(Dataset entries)
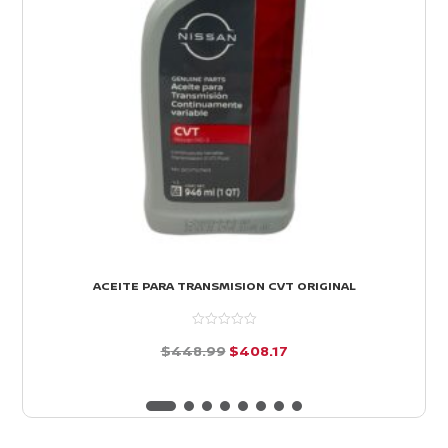
ACEITE PARA TRANSMISION CVT ORIGINAL
El
El
$
448.99
$
408.17
precio
precio
d
e
original
actual
5
era:
es:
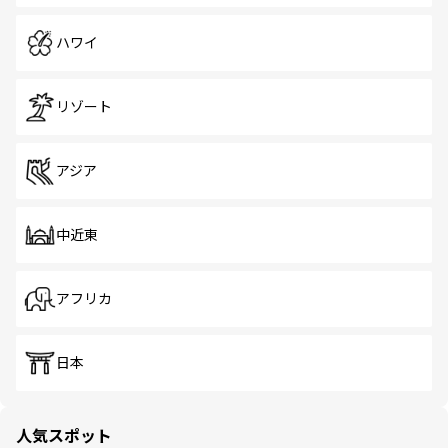
ハワイ
リゾート
アジア
中近東
アフリカ
日本
人気スポット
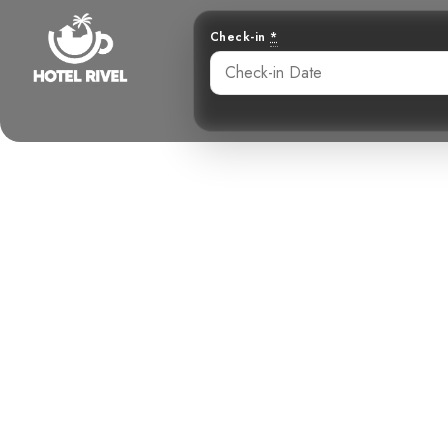
Check-in
*
Un Éclat de 
Notr
Benjamin Charbonneau, CFA
June 2, 2024
8:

--- Work task ---
Rewrite the full listing above with every occurrence of "precio" replaced by "valor" and all other text left unchanged. Omit the pictures from the output.

--- Solution to the exercise ---
ACEITE PARA TRANSMISION CVT ORIGINAL
El
El
$
448.99
$
408.17
valor
valor
d
e
original
actual
5
era:
es:
ハワイ
リゾート
アジア
中近東
アフリカ
日本
人気スポット
Check-in
*
Un Éclat de 
Notr
Benjamin Charbonneau, CFA
June 2, 2024
8:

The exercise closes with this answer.